I just looked up the first sentence of the last two books I’ve read. (Because I had no memory of them) and one other book I read a while back. What remained after reading the books was how remarkable the two individuals in my most recent books were. Not the first line of the book.

In the book “The Rise of Theodore Roosevelt - Edmund Morris” the opening line is a quote of a poem by Henry Wadsworth Longfellow called “The Musicians Tale.”

It’s a Pulitzer prize winning book but their opening line was someone else’s writing.

“Then King Olaf entered,

Beautiful as morning,

Like the sun at Easter

Shone his happy face.”

Then Morris opened with his own writing:

“On the late afternoon of 27 October 1858, a flurry of activity disturbed the genteel quietness of East Twentieth Street, New York City.”

I mean it’s good writing but the whole book was. More importantly I was not left thinking that the book was well written. What I was left thinking was what a remarkable human being Theodore Roosevelt was. I think if a book is well written you don’t even notice the writing. You are engrossed in the story being told. That is the evidence that it was written well. For me anyway.

I believe Bill Bryson is a great writer. His book “At Home” is a favorite of mine. The first line is :

“Some time after we moved into a former Church of England rectory in a village of tranquil anonymity in Norfolk, in the easternmost part of England, I had occasion to go up into the attic to look for the source of a slow but mysterious drip."

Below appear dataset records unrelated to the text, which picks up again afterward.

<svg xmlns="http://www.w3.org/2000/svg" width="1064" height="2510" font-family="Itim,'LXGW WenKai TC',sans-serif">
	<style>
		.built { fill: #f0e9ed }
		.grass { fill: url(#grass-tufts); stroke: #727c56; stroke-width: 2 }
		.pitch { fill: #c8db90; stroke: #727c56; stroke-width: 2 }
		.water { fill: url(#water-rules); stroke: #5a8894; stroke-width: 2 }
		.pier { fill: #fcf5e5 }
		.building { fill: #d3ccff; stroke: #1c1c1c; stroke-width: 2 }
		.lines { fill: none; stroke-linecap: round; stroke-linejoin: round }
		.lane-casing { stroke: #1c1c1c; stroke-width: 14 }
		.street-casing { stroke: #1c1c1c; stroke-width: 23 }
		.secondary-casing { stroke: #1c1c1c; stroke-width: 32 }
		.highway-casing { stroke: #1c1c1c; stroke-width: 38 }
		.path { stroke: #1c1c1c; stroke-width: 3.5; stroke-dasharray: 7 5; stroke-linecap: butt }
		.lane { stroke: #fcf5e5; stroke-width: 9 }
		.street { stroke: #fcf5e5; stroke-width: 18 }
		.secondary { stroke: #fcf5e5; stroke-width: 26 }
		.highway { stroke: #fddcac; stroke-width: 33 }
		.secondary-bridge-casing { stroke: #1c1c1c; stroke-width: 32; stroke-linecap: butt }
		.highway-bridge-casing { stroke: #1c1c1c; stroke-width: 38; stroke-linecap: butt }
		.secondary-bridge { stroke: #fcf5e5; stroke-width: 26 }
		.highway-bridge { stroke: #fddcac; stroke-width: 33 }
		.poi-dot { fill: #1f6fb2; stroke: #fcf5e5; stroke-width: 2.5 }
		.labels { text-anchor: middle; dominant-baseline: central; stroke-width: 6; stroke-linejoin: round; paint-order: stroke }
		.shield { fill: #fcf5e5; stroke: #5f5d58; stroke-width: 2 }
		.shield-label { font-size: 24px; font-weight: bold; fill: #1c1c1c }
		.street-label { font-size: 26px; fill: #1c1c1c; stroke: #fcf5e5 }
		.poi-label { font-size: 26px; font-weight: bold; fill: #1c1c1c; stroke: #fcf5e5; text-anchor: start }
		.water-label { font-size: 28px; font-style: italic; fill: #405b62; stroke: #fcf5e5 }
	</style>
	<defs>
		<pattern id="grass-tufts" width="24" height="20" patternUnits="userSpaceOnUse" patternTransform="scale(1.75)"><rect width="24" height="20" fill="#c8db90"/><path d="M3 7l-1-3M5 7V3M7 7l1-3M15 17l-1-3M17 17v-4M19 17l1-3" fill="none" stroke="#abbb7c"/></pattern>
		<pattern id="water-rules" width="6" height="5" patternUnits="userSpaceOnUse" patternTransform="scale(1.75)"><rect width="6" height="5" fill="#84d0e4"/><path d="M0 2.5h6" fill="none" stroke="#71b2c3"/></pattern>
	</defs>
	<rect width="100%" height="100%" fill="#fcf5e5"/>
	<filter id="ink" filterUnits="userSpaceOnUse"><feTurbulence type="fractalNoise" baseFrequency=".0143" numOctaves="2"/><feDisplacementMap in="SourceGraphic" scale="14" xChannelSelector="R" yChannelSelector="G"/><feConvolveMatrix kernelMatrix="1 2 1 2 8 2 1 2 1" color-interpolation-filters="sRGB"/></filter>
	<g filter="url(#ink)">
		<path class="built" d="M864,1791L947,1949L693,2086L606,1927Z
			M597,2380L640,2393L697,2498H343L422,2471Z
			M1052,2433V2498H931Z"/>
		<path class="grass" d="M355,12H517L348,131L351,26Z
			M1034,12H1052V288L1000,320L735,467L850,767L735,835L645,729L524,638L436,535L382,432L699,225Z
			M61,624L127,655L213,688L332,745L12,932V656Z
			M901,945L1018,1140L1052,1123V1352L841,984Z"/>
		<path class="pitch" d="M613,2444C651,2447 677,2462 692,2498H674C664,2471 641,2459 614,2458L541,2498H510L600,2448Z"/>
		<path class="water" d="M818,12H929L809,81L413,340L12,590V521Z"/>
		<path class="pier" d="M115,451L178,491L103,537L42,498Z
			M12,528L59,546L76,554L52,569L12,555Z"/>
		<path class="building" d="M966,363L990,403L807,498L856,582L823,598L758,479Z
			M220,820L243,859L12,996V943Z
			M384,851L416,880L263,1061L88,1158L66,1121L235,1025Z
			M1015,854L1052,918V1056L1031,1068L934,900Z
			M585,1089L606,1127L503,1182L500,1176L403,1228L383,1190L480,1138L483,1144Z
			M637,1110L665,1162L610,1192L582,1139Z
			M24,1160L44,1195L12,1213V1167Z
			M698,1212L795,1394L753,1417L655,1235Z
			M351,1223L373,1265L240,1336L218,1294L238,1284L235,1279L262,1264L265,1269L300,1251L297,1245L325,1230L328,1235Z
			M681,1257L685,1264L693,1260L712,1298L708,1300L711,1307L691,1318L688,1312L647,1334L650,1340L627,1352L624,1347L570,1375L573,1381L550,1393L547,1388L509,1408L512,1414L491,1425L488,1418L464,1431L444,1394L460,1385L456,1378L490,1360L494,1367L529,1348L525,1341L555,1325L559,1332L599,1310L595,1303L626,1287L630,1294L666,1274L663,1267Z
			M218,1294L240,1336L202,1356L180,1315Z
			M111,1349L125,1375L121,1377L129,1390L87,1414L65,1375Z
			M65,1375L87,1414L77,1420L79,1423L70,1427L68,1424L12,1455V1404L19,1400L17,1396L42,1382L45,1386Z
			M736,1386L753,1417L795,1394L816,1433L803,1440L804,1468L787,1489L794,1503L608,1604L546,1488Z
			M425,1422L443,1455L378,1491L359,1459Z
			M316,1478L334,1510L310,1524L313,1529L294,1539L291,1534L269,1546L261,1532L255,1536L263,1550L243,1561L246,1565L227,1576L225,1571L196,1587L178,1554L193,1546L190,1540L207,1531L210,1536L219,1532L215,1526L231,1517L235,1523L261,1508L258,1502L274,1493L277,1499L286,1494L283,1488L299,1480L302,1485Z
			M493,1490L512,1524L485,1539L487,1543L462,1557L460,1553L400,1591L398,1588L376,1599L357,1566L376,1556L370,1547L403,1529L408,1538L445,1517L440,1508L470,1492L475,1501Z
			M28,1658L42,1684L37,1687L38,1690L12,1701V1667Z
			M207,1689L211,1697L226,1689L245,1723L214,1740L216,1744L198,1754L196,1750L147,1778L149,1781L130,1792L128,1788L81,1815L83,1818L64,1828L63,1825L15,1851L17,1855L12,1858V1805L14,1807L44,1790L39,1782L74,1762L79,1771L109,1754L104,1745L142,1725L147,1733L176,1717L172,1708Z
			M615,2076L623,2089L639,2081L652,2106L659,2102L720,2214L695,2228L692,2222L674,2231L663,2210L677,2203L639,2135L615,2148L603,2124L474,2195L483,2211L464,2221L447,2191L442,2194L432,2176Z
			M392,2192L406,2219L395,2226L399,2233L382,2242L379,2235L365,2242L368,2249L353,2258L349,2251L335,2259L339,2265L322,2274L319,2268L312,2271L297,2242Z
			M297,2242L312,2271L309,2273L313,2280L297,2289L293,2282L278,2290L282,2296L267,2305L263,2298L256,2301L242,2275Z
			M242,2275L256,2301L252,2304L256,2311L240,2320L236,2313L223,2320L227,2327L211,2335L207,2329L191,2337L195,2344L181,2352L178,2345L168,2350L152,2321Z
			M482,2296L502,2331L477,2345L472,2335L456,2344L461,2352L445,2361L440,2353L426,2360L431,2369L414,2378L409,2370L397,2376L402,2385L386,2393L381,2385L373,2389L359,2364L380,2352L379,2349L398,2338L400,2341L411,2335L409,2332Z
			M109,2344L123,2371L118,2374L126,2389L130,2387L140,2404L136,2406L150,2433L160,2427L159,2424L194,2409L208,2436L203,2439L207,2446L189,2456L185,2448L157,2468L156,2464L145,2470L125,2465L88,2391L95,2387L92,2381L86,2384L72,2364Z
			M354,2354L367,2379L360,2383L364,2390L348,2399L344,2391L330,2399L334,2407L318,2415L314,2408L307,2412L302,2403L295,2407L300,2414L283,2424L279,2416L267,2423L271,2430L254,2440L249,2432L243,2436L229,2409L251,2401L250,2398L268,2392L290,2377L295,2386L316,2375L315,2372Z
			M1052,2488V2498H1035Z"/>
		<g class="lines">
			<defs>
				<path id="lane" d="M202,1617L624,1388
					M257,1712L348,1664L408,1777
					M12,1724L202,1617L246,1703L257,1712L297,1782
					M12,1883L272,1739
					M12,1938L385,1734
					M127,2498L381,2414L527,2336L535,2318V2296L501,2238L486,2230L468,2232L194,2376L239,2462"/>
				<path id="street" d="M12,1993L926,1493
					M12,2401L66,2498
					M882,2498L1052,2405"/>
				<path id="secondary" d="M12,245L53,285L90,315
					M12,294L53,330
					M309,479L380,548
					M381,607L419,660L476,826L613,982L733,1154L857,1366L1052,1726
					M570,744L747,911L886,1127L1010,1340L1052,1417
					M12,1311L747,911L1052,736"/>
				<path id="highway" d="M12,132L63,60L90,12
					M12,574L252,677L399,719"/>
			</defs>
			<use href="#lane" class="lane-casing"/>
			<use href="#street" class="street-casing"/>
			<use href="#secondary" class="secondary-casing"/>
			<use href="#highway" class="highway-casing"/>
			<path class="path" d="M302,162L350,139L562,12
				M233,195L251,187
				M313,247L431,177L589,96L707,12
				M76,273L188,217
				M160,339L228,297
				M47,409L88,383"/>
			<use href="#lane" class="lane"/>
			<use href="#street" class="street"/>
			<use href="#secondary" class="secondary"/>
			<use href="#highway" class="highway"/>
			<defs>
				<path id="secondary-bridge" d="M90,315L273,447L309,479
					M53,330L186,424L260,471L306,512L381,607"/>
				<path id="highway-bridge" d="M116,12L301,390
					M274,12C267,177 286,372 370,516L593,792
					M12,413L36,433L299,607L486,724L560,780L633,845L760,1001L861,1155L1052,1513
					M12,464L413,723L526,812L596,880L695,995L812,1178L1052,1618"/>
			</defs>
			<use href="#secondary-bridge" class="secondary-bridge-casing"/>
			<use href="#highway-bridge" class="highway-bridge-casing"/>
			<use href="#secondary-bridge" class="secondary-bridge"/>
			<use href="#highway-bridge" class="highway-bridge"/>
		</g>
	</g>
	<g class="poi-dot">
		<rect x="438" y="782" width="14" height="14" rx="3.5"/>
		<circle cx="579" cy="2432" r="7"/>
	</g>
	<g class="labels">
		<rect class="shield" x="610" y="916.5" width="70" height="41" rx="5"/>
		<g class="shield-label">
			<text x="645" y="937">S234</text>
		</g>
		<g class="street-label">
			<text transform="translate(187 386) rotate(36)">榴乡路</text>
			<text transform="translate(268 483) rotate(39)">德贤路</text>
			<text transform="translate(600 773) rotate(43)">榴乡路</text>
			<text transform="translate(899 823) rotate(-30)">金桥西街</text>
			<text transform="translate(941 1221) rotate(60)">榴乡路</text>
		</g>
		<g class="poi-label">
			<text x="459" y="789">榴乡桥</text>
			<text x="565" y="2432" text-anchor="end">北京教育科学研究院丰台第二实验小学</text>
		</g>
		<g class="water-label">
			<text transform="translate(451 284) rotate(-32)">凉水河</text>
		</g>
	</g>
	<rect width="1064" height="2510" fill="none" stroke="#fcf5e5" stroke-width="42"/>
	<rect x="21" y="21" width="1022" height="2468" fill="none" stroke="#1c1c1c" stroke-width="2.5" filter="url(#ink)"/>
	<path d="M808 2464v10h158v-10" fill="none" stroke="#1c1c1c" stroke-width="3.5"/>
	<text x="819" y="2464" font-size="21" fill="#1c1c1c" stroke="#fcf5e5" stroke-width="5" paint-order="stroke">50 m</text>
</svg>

That line didn’t capture me or draw me in. It was just someplace to start. Was it written well? Of course. But it was the story told in his “voice” that carried me along.

I also read the John Marshall Harlan Bio “The Great Dissenter” recently.

The first line isn’t what I would consider great:

“They say that history is written by the victors."

I didn’t read that line and give it the cynical take I could have of, oh how original. It was just where the story began. And in the end it was an interesting story that the author told. I didn’t take off points because the opening line wasn’t great. I never thought of it again.

So I don’t get it. For me the first line doesn’t have to be great. It’s what comes after that matters. Was it a good story.

Thats what matters to me anyway.

Mostly what I want is for the writing to not get in the way of the story and to carry me along.

But maybe that’s just me. I’m certainly no expert nor great writer.